Mejía: La idea principal de todo esto fue que creíamos que las canchas de Tejo era un espacio que en cierta forma estaba pensado solamente para la gente que se dedica o profesionalmente al deporte o lo ha jugado constantemente. Además, también es visto en su mayoría para hombres, de cierta forma un poco machista. Entonces lo que quisimos ver nosotros  fue encontrar un lugar en el que el Tejo se pueda disfrutar desde simplemente como ese espacio de reunión, de estar con los amigos. Ese componente también como cultural, donde pueda haber Dj’s o arte.

¿Por qué el concepto de ser un espacio colorido?
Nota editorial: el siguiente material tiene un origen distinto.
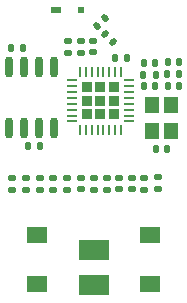
<source format=gbr>
%TF.GenerationSoftware,KiCad,Pcbnew,(6.0.0)*%
%TF.CreationDate,2022-02-11T23:14:06+08:00*%
%TF.ProjectId,esp8266,65737038-3236-4362-9e6b-696361645f70,rev?*%
%TF.SameCoordinates,Original*%
%TF.FileFunction,Paste,Top*%
%TF.FilePolarity,Positive*%
%FSLAX46Y46*%
G04 Gerber Fmt 4.6, Leading zero omitted, Abs format (unit mm)*
G04 Created by KiCad (PCBNEW (6.0.0)) date 2022-02-11 23:14:06*
%MOMM*%
%LPD*%
G01*
G04 APERTURE LIST*
G04 Aperture macros list*
%AMRoundRect*
0 Rectangle with rounded corners*
0 $1 Rounding radius*
0 $2 $3 $4 $5 $6 $7 $8 $9 X,Y pos of 4 corners*
0 Add a 4 corners polygon primitive as box body*
4,1,4,$2,$3,$4,$5,$6,$7,$8,$9,$2,$3,0*
0 Add four circle primitives for the rounded corners*
1,1,$1+$1,$2,$3*
1,1,$1+$1,$4,$5*
1,1,$1+$1,$6,$7*
1,1,$1+$1,$8,$9*
0 Add four rect primitives between the rounded corners*
20,1,$1+$1,$2,$3,$4,$5,0*
20,1,$1+$1,$4,$5,$6,$7,0*
20,1,$1+$1,$6,$7,$8,$9,0*
20,1,$1+$1,$8,$9,$2,$3,0*%
G04 Aperture macros list end*
%ADD10O,0.700000X1.800000*%
%ADD11RoundRect,0.232500X-0.232500X0.232500X-0.232500X-0.232500X0.232500X-0.232500X0.232500X0.232500X0*%
%ADD12RoundRect,0.062500X-0.062500X0.375000X-0.062500X-0.375000X0.062500X-0.375000X0.062500X0.375000X0*%
%ADD13RoundRect,0.062500X-0.375000X0.062500X-0.375000X-0.062500X0.375000X-0.062500X0.375000X0.062500X0*%
%ADD14RoundRect,0.135000X-0.185000X0.135000X-0.185000X-0.135000X0.185000X-0.135000X0.185000X0.135000X0*%
%ADD15RoundRect,0.147500X-0.147500X-0.172500X0.147500X-0.172500X0.147500X0.172500X-0.147500X0.172500X0*%
%ADD16RoundRect,0.147500X-0.172500X0.147500X-0.172500X-0.147500X0.172500X-0.147500X0.172500X0.147500X0*%
%ADD17RoundRect,0.140000X-0.170000X0.140000X-0.170000X-0.140000X0.170000X-0.140000X0.170000X0.140000X0*%
%ADD18RoundRect,0.140000X0.140000X0.170000X-0.140000X0.170000X-0.140000X-0.170000X0.140000X-0.170000X0*%
%ADD19RoundRect,0.135000X-0.135000X-0.185000X0.135000X-0.185000X0.135000X0.185000X-0.135000X0.185000X0*%
%ADD20R,0.497840X0.497840*%
%ADD21R,0.899160X0.497840*%
%ADD22RoundRect,0.135000X0.135000X0.185000X-0.135000X0.185000X-0.135000X-0.185000X0.135000X-0.185000X0*%
%ADD23R,1.800000X1.350000*%
%ADD24R,2.600000X1.800000*%
%ADD25RoundRect,0.140000X-0.140000X-0.170000X0.140000X-0.170000X0.140000X0.170000X-0.140000X0.170000X0*%
%ADD26RoundRect,0.140000X-0.219203X-0.021213X-0.021213X-0.219203X0.219203X0.021213X0.021213X0.219203X0*%
%ADD27RoundRect,0.140000X-0.021213X0.219203X-0.219203X0.021213X0.021213X-0.219203X0.219203X-0.021213X0*%
%ADD28RoundRect,0.135000X0.185000X-0.135000X0.185000X0.135000X-0.185000X0.135000X-0.185000X-0.135000X0*%
%ADD29R,1.150000X1.400000*%
G04 APERTURE END LIST*
D10*
%TO.C,U2*%
X122590000Y-121230000D03*
X123860000Y-121230000D03*
X125130000Y-121230000D03*
X126400000Y-121230000D03*
X126400000Y-116030000D03*
X125130000Y-116030000D03*
X123860000Y-116030000D03*
X122590000Y-116030000D03*
%TD*%
D11*
%TO.C,U1*%
X129220000Y-118890000D03*
X130370000Y-118890000D03*
X129220000Y-117740000D03*
X130370000Y-117740000D03*
X131520000Y-117740000D03*
X131520000Y-118890000D03*
X129220000Y-120040000D03*
X130370000Y-120040000D03*
X131520000Y-120040000D03*
D12*
X132120000Y-116452500D03*
X131620000Y-116452500D03*
X131120000Y-116452500D03*
X130620000Y-116452500D03*
X130120000Y-116452500D03*
X129620000Y-116452500D03*
X129120000Y-116452500D03*
X128620000Y-116452500D03*
D13*
X127932500Y-117140000D03*
X127932500Y-117640000D03*
X127932500Y-118140000D03*
X127932500Y-118640000D03*
X127932500Y-119140000D03*
X127932500Y-119640000D03*
X127932500Y-120140000D03*
X127932500Y-120640000D03*
D12*
X128620000Y-121327500D03*
X129120000Y-121327500D03*
X129620000Y-121327500D03*
X130120000Y-121327500D03*
X130620000Y-121327500D03*
X131120000Y-121327500D03*
X131620000Y-121327500D03*
X132120000Y-121327500D03*
D13*
X132807500Y-120640000D03*
X132807500Y-120140000D03*
X132807500Y-119640000D03*
X132807500Y-119140000D03*
X132807500Y-118640000D03*
X132807500Y-118140000D03*
X132807500Y-117640000D03*
X132807500Y-117140000D03*
%TD*%
D14*
%TO.C,R9*%
X135211499Y-125377793D03*
X135211499Y-126397793D03*
%TD*%
D15*
%TO.C,L1*%
X131615000Y-115250000D03*
X132585000Y-115250000D03*
%TD*%
D14*
%TO.C,R8*%
X129850000Y-125390000D03*
X129850000Y-126410000D03*
%TD*%
D16*
%TO.C,D2*%
X133025109Y-125422793D03*
X133025109Y-126392793D03*
%TD*%
D14*
%TO.C,R5*%
X134096719Y-125397793D03*
X134096719Y-126417793D03*
%TD*%
D17*
%TO.C,C2*%
X129744006Y-113800000D03*
X129744006Y-114760000D03*
%TD*%
D18*
%TO.C,C7*%
X137030000Y-115635000D03*
X136070000Y-115635000D03*
%TD*%
D19*
%TO.C,R11*%
X136020000Y-116640000D03*
X137040000Y-116640000D03*
%TD*%
D20*
%TO.C,E1*%
X128740000Y-111228920D03*
D21*
X126641960Y-111228920D03*
%TD*%
D22*
%TO.C,R14*%
X125224000Y-122750000D03*
X124204000Y-122750000D03*
%TD*%
D23*
%TO.C,SW2*%
X125029000Y-130259000D03*
X125029000Y-134409000D03*
%TD*%
D22*
%TO.C,R13*%
X123800000Y-114400000D03*
X122780000Y-114400000D03*
%TD*%
D18*
%TO.C,C3*%
X134980000Y-117670000D03*
X134020000Y-117670000D03*
%TD*%
D22*
%TO.C,R3*%
X134010000Y-116665000D03*
X135030000Y-116665000D03*
%TD*%
D24*
%TO.C,C1*%
X129794000Y-131496500D03*
X129794000Y-134496500D03*
%TD*%
D18*
%TO.C,C9*%
X137030000Y-117645000D03*
X136070000Y-117645000D03*
%TD*%
D16*
%TO.C,D3*%
X131953499Y-125422793D03*
X131953499Y-126392793D03*
%TD*%
D25*
%TO.C,C8*%
X135050000Y-123000000D03*
X136010000Y-123000000D03*
%TD*%
D16*
%TO.C,D1*%
X128693223Y-125415000D03*
X128693223Y-126385000D03*
%TD*%
D14*
%TO.C,R4*%
X124066115Y-125390000D03*
X124066115Y-126410000D03*
%TD*%
%TO.C,R15*%
X127624006Y-114810000D03*
X127624006Y-113790000D03*
%TD*%
D26*
%TO.C,C5*%
X130750589Y-113190589D03*
X131429411Y-113869411D03*
%TD*%
D23*
%TO.C,SW1*%
X134559000Y-130259000D03*
X134559000Y-134409000D03*
%TD*%
D18*
%TO.C,C4*%
X134980000Y-115660000D03*
X134020000Y-115660000D03*
%TD*%
D14*
%TO.C,R10*%
X126379669Y-125390000D03*
X126379669Y-126410000D03*
%TD*%
D27*
%TO.C,C6*%
X130749411Y-111860589D03*
X130070589Y-112539411D03*
%TD*%
D14*
%TO.C,R12*%
X122909338Y-125390000D03*
X122909338Y-126410000D03*
%TD*%
%TO.C,R2*%
X127536446Y-125390000D03*
X127536446Y-126410000D03*
%TD*%
%TO.C,R6*%
X130923499Y-125397793D03*
X130923499Y-126417793D03*
%TD*%
%TO.C,R1*%
X125222892Y-125390000D03*
X125222892Y-126410000D03*
%TD*%
D28*
%TO.C,R7*%
X128689006Y-114810000D03*
X128689006Y-113790000D03*
%TD*%
D29*
%TO.C,Y1*%
X134730000Y-119220000D03*
X134730000Y-121420000D03*
X136330000Y-121420000D03*
X136330000Y-119220000D03*
%TD*%
M02*

</source>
Morales: Nos dimos cuenta que nuestra generación está perdiendo un poco de identidad. Bogotá se llenaba más de sitios de electrónica y cada vez era más difícil encontrar un sitio donde nos sintiéramos cómodos e identificados Entonces de esa inquietud salió nuestra identidad.

Y empezamos a encontrar cosas que nos unían, como que a las tres de la mañana suene Shakira o Juanes. O que el tejo fuera de color rosado por la mecha. O el poner cosas comunes como una teja, la casa de mercado, la canasta de mercado, etc.

Su espacio está ubicado en zonas no tan populares, ¿querían acercar este deporte a otro estrato socioeconómico?

Morales: El primer tejo estuvo en San Felipe que es un barrio por decirlo así, amigablemente gentrificado. Y el otro que está ubicado en Chapinero que está en la mitad de los estratos. Así hemos logrado tener un público más diverso, más abierto a todo. A que las mujeres también se sientan más tranquilas jugando que no se sientan morboseadas. Les encanta venir acá como también a la población LGTBIQ+, que también sienten muy cómodos. Incluso recuerdo una vez que un chico con tacones y brillo, que me dijo ‘oye, gracias por hacer este espacio. Nunca nos habíamos sentido cómodos jugando’.